[[ SOURCE DATA open ]]
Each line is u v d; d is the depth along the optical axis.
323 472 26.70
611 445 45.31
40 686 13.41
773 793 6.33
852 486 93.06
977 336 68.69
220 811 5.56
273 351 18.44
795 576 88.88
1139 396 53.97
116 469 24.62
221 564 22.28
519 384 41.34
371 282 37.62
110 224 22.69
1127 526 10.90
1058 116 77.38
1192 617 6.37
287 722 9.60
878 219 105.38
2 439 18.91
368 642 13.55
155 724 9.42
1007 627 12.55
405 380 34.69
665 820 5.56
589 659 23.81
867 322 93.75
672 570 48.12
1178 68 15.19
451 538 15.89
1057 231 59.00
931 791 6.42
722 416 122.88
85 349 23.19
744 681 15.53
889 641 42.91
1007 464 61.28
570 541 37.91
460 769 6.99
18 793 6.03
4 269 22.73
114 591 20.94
[[ SOURCE DATA closed ]]
**EXERCISE**
All of the material above should be set down again, unaltered.

**FINISHED TASK**
Each line is u v d; d is the depth along the optical axis.
323 472 26.70
611 445 45.31
40 686 13.41
773 793 6.33
852 486 93.06
977 336 68.69
220 811 5.56
273 351 18.44
795 576 88.88
1139 396 53.97
116 469 24.62
221 564 22.28
519 384 41.34
371 282 37.62
110 224 22.69
1127 526 10.90
1058 116 77.38
1192 617 6.37
287 722 9.60
878 219 105.38
2 439 18.91
368 642 13.55
155 724 9.42
1007 627 12.55
405 380 34.69
665 820 5.56
589 659 23.81
867 322 93.75
672 570 48.12
1178 68 15.19
451 538 15.89
1057 231 59.00
931 791 6.42
722 416 122.88
85 349 23.19
744 681 15.53
889 641 42.91
1007 464 61.28
570 541 37.91
460 769 6.99
18 793 6.03
4 269 22.73
114 591 20.94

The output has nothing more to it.